For those with means enough and time, summer is the season for both leisurely journeys and languid afternoons spent in the company of a good book.
One of the greatest accounts of an extended journey ever written was penned — literally, he wrote longhand — by Patrick Leigh Fermor, a travel writer relatively unknown in the United States, but revered in his native Britain. “A Time of Gifts” (1977) is the initial part of an intended trilogy, describing the first third of a walk from the Hook of Holland to Istanbul, a distance of about 1,800 miles, from the North Sea coast to the Iron Gates of the Danube on the border between Romania and Serbia. The second installment of the trilogy, “Between the Woods and the Water,” was published in 1986. It seems now that the final third may never appear, as Leigh Fermor died on June 10 at the age of 96. (However, his official biographer, Artemis Cooper, has dropped one or two enticing hints about the existence of some form of manuscript.)
Leigh Fermor’s passing came as a great sadness to many, and the world seems a poorer place without him. But his death concluded a long, remarkable and extraordinarily eventful life. “Ripeness is all” has seldom seemed a more appropriate epitaph. Expelled from school for being, in the words of his headmaster, “a dangerous mixture of sophistication and recklessness,” he set out on his epic walk at the age of 18. It was 1933, and Hitler had just come to power in Germany. Part of the impact of “A Time of Gifts“ stems from the reader’s understanding that it describes a continent at the edge of a precipice. Occasionally, there are premonitions of the coming darkness — in Munich, for example, where Leigh Fermor encounters some rowdy Nazis in a beer hall — but for the most part, the book is the work of an omnivorous intellect, enraptured by the culture and history of the Old World. Leigh Fermor travels light, with just a few letters of introduction and copies of Horace’s “Odes” and “The Oxford Book of English Verse” in his rucksack.

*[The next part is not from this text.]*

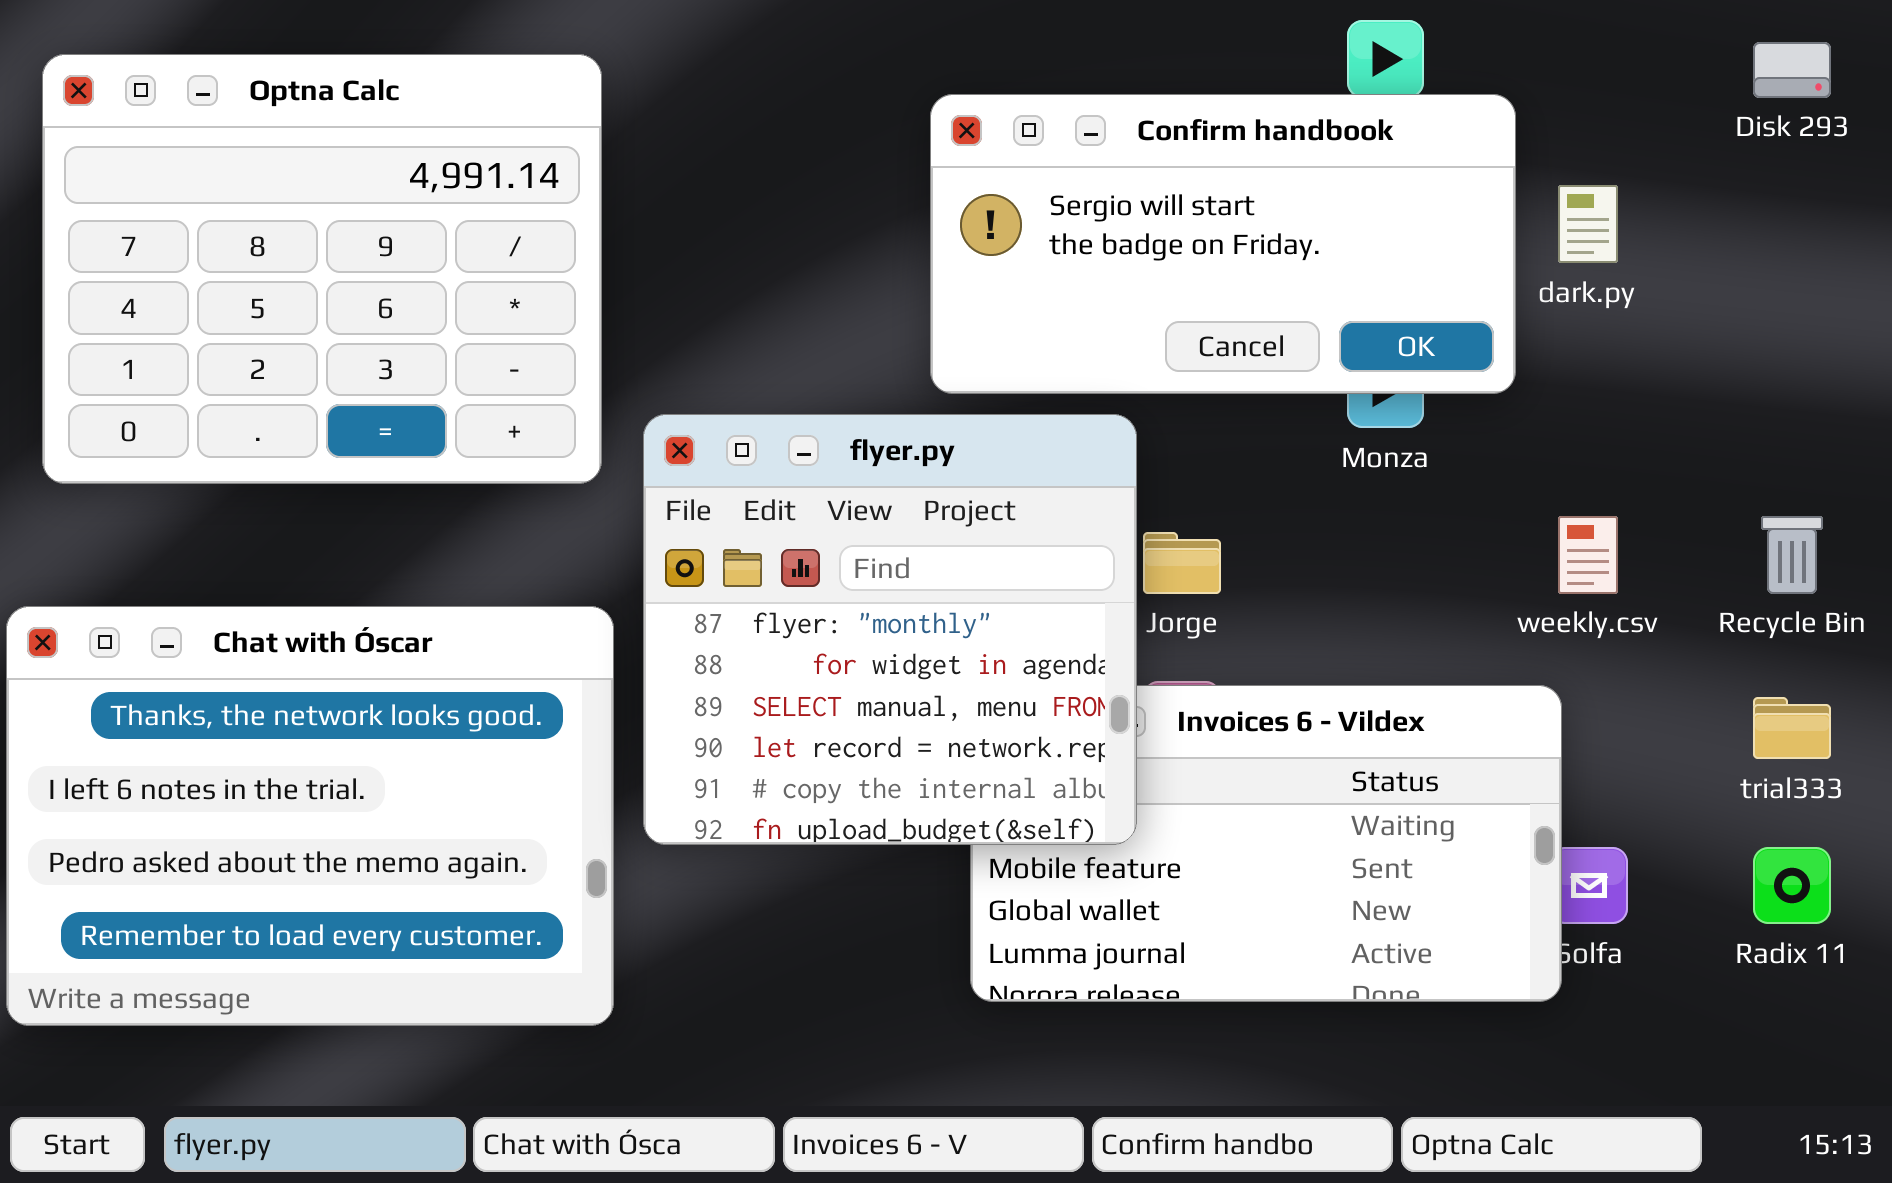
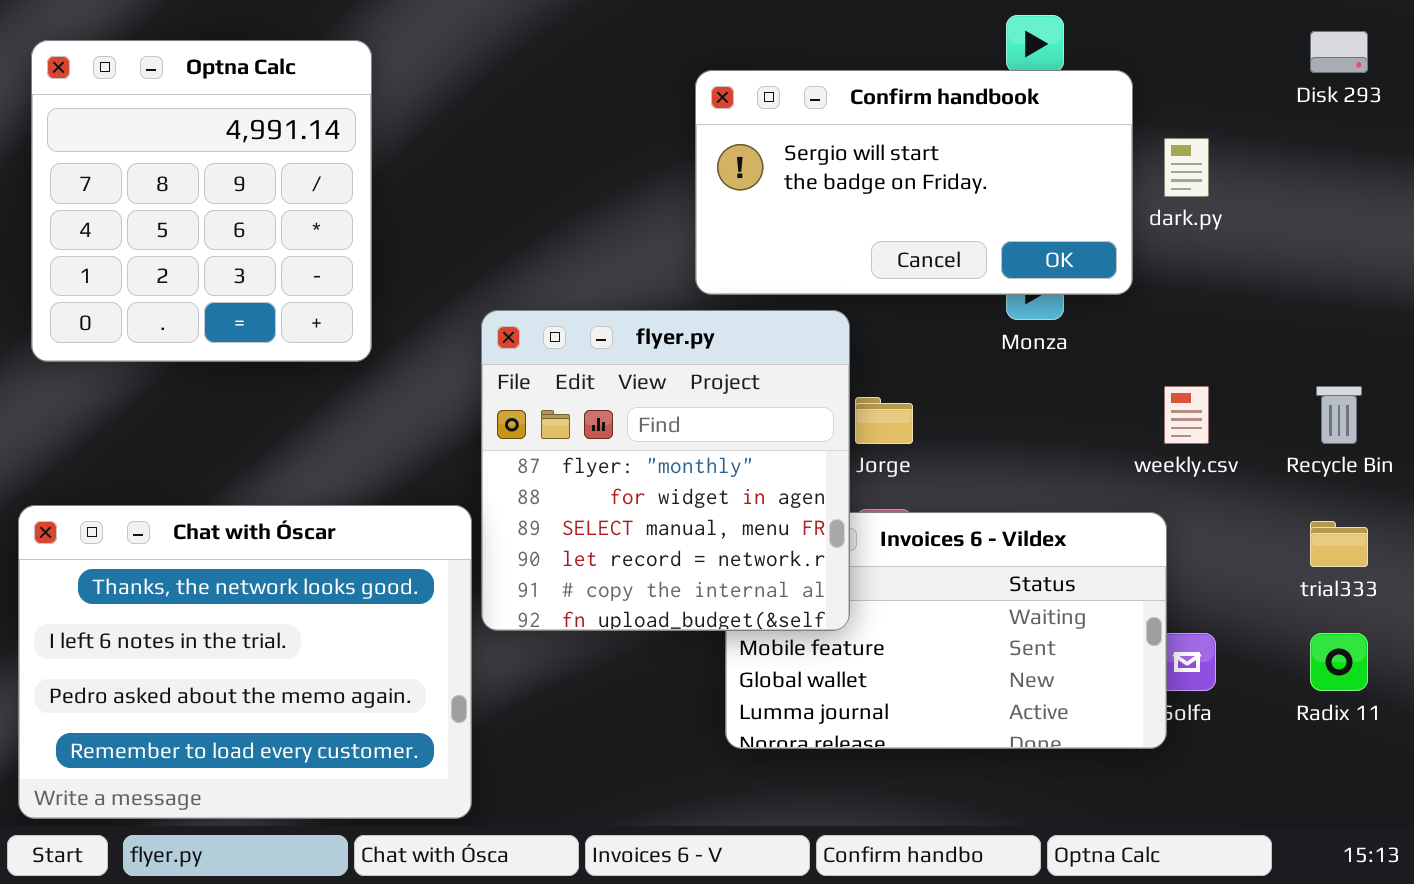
Optna Calc: [42,54,602,484] -> [31,40,372,362], resized
Chat with Óscar: [6,606,614,1026] -> [18,505,472,819], moved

Borne along by the strength and exuberance of youth, he sleeps in barns and monasteries, as well as in some of Europe’s grandest castles and palaces. His eye for fine detail and talent for unexpected and fascinating digression have seldom been equaled.
Leigh Fermor arrived in Istanbul in 1935, and promptly fell in love with Balasha Cantacuzene, a Romanian aristocrat said to be descended from the 14th-century Byzantine emperor, John VI Kantakouzenos. They lived together blissfully for the next four years, initially sharing an old water mill in Athens with a view of the Saronic Gulf and the island of Paros. This period engendered Leigh Fermor’s lifelong passion for Greece, and the idyll was ended only by the outbreak of the Second World War.
Having enlisted in the British Army, Leigh Fermor was swiftly recruited into the Special Operations Executive, a clandestine unit formed to conduct guerrilla warfare behind enemy lines. Owing to his ability to speak fluent modern Greek, he was parachuted into Crete to organize resistance to the Nazi occupation, and for two years lived in the mountains with the Greek partisans, disguised as the shepherd Michelis. It was during this period that he successfully abducted the German commander, General Kreipe, an escapade later made into the movie “Ill Met by Moonlight,” in which Leigh Fermor is played by Dirk Bogarde.
After the war, Leigh Fermor divided his time among the smarter salons of London, a house in Greece, and extended periods of travel. His first book, “The Traveller’s Tree” (1950), was an account of a journey through the Caribbean islands, and he subsequently wrote a novel about the West Indies, “The Violins of Saint-Jacques” (1953). But for the next 60 years, Greece was the spiritual center of his existence. There, he lived with his wife of 35 years, Joan Monsell, in a stone house surrounded by an olive grove near Kardamyli, a remote port on the coast of the Mani, the central peninsula of the Peloponnese. He built the house himself over a number of years, while simultaneously becoming a leading scholar on the history of the Byzantine Empire and writing his most notable books, among them “A Time to Keep Silence,” “Roumeli” and “Mani,” the latter a wonderful account of travels by mule and on foot around the wilder parts of his adopted home.
Leigh Fermor’s love for Greece and the Greeks knew no bounds. He adamantly refused to refer to Istanbul as anything other than Constantinople, and his hero was, naturally, poet and philhellene Lord Byron. (In imitation of Byron, he swam across the mouth of the Bosphorus, but unlike the poet, he encountered a Soviet submarine in the middle and nearly drowned!) Those fortunate enough to be invited to dinner at his home in Kardamyli encountered a man of astonishing charm and a consummate storyteller. He also had an ability to sing Greek folk songs, glass of red wine in hand, that inevitably reduced even the least susceptible members of his audience to tears.
Patrick Leigh Fermor was a great man and a great writer — and we could all wish to live so well and so long. In his memory, I intend to reread his two best books, “Mani” and “A Time of Gifts,” and can think of no more delightful summer companions.